━━━━━ DATA SUPPLIED
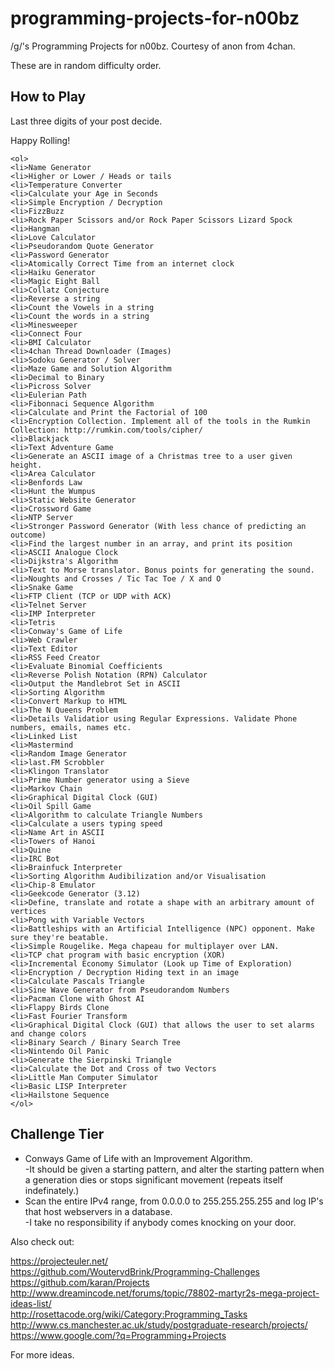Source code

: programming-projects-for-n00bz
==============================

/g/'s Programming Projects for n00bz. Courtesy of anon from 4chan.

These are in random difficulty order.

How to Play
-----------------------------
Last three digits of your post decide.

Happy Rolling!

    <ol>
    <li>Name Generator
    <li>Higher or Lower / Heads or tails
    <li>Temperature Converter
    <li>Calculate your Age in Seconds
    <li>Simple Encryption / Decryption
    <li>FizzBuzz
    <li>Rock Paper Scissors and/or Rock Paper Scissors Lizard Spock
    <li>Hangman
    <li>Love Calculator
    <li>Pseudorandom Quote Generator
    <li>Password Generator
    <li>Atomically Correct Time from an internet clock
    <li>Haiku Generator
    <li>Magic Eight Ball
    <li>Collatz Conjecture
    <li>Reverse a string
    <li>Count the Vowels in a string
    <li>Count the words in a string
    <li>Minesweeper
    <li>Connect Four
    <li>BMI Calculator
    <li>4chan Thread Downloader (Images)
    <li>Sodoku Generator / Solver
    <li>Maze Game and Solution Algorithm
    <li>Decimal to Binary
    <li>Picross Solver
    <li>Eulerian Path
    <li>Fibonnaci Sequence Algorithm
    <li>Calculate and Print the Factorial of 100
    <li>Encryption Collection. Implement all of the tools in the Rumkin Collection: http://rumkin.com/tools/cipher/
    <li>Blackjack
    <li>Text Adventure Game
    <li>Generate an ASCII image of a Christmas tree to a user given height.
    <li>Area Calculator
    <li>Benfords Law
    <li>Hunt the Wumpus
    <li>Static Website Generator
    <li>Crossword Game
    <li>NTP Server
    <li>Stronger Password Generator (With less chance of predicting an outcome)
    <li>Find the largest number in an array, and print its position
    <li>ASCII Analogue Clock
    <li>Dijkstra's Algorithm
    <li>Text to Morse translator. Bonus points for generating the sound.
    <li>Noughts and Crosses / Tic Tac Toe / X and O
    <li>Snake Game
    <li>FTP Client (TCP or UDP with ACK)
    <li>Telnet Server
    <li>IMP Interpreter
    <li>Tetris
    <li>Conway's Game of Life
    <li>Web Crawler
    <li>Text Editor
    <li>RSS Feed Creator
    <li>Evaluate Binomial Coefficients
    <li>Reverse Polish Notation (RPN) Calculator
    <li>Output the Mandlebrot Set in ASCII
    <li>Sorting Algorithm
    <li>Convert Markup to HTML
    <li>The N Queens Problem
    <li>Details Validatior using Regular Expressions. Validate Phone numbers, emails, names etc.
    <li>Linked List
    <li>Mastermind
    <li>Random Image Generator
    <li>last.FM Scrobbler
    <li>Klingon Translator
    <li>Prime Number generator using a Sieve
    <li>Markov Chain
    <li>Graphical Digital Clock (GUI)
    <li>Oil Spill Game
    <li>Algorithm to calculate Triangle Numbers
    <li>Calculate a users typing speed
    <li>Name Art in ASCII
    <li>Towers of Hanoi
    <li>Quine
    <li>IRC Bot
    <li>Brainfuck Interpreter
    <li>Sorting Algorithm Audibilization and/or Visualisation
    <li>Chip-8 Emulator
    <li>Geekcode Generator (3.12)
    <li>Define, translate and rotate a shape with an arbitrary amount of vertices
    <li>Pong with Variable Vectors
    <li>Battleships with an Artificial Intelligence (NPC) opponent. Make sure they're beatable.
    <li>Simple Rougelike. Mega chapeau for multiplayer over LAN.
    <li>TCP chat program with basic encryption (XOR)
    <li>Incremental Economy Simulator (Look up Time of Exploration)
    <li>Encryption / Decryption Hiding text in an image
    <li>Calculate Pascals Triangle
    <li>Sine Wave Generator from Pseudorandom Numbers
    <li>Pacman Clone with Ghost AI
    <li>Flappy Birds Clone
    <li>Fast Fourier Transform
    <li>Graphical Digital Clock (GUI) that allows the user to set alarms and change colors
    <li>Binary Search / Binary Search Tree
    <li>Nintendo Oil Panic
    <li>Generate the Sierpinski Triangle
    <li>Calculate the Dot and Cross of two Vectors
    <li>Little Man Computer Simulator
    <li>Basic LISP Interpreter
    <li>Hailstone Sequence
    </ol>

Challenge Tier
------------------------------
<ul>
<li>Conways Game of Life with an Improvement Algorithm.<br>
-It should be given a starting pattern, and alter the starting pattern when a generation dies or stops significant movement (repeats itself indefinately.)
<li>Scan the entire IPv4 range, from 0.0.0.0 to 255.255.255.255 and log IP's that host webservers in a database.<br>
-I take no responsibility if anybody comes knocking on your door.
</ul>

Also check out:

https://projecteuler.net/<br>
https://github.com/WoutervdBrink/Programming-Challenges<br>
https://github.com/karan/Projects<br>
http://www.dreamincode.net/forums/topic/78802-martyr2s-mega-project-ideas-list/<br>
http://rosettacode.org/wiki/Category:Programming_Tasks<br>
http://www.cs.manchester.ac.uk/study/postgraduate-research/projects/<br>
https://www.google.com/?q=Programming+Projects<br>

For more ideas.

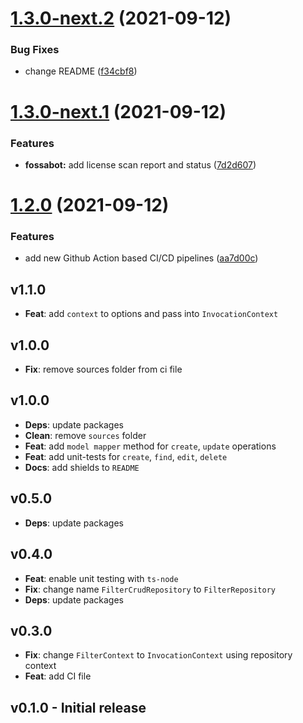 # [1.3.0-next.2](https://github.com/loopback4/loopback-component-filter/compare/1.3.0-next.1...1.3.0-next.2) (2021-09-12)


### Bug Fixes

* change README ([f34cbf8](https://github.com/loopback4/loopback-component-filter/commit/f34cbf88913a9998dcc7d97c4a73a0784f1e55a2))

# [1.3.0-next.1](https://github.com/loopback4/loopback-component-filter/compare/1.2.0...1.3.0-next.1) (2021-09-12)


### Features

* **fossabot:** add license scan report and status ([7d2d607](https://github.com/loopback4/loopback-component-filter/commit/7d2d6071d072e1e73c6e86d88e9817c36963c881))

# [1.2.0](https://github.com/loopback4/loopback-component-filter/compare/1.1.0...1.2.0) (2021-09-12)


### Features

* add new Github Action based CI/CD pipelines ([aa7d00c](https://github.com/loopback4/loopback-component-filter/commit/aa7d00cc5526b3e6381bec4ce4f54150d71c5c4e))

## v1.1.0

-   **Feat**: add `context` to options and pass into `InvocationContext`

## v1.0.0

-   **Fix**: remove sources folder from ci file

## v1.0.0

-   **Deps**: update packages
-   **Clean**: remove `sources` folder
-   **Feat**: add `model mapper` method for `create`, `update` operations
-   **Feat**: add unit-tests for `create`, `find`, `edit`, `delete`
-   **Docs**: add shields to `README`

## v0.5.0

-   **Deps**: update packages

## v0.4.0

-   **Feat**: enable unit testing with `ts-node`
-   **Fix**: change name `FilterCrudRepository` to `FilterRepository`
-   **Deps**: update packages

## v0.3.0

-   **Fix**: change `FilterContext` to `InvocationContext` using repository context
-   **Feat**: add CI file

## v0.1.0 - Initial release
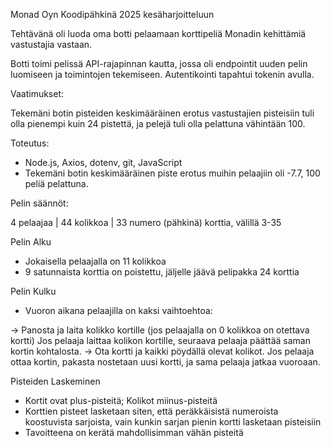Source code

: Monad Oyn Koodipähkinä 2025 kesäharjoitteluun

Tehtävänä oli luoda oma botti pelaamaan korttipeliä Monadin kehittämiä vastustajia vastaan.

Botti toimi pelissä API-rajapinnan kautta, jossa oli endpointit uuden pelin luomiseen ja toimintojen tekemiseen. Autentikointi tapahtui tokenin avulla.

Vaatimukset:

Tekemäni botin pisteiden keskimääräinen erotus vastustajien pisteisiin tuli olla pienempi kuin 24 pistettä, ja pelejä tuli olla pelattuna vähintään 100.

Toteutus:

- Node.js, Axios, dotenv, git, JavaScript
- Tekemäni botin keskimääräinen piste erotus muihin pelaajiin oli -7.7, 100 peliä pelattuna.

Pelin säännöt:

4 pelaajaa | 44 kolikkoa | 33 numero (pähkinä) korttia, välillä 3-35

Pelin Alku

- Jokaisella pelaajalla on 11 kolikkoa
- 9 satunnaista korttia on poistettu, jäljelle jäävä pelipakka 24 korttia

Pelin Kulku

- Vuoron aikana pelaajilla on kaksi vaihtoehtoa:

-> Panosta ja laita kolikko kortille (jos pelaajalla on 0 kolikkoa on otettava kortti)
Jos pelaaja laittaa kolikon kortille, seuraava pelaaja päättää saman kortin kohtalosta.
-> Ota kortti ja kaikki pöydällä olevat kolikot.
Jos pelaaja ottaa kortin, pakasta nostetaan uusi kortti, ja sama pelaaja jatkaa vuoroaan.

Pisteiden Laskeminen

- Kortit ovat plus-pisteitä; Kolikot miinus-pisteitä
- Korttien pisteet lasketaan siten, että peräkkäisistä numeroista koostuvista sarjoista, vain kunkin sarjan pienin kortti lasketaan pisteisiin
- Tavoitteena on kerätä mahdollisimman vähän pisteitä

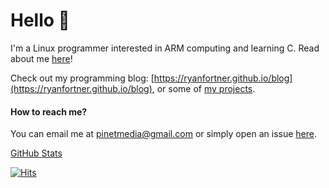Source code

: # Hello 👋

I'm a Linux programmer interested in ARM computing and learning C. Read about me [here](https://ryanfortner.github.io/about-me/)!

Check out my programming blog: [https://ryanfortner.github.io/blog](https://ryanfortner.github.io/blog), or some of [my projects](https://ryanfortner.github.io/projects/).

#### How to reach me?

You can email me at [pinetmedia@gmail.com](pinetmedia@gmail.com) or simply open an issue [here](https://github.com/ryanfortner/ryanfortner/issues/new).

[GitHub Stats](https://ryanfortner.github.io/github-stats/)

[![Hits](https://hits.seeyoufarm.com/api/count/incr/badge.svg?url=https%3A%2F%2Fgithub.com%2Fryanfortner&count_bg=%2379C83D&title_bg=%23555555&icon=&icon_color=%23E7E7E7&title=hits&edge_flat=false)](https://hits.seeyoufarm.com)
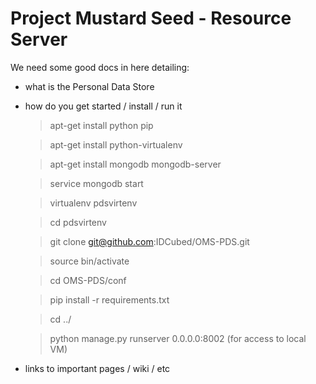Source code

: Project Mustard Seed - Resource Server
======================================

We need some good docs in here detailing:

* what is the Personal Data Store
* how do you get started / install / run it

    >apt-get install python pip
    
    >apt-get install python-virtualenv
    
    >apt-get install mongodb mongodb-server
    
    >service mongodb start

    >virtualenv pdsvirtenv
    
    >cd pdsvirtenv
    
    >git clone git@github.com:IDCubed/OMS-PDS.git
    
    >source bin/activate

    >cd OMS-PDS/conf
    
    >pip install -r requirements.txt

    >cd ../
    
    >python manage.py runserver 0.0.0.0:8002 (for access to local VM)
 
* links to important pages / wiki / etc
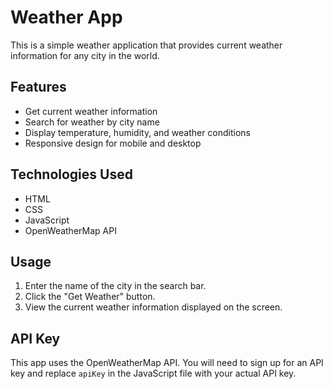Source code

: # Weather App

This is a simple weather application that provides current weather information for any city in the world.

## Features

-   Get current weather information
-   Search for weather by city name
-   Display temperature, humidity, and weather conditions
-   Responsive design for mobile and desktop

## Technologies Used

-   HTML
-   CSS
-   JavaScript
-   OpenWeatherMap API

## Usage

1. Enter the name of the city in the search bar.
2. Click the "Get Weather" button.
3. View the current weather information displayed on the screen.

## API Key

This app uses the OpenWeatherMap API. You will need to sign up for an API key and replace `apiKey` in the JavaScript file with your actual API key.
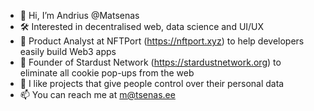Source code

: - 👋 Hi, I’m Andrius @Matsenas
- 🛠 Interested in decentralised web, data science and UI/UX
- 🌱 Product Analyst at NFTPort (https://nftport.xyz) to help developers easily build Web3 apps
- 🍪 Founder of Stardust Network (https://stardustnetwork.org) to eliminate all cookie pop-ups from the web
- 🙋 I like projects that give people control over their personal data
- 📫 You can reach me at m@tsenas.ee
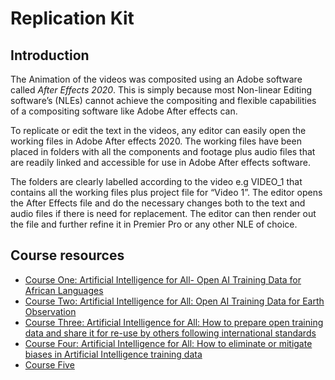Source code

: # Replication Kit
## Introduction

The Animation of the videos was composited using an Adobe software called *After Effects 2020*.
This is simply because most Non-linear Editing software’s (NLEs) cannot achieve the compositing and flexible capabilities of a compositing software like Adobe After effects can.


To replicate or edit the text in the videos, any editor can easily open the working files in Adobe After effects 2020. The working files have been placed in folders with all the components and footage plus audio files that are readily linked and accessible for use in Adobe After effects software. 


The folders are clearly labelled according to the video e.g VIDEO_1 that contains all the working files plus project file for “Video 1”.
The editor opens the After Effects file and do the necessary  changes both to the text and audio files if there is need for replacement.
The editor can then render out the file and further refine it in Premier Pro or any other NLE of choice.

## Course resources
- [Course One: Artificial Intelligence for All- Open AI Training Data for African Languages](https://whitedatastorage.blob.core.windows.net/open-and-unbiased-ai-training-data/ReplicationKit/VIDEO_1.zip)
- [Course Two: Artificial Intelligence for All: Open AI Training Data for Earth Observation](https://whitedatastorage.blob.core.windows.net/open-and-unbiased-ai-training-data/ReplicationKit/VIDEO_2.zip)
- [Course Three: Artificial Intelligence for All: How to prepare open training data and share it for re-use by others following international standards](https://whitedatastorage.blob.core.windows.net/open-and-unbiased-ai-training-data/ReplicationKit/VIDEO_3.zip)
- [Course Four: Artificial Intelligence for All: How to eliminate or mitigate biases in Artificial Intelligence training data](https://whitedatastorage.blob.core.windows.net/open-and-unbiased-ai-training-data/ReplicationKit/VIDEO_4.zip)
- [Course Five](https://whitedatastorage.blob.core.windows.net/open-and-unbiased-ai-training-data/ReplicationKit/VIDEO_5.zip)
━━━━━━━━━━
(YOUR ASSIGNMENT) Scan the records above for the string "videos", then report every line that contains it.

(OUTPUT FOR THIS EXERCISE)
The Animation of the videos was composited using an Adobe software called *After Effects 2020*.
To replicate or edit the text in the videos, any editor can easily open the working files in Adobe After effects 2020. The working files have been placed in folders with all the components and footage plus audio files that are readily linked and accessible for use in Adobe After effects software. 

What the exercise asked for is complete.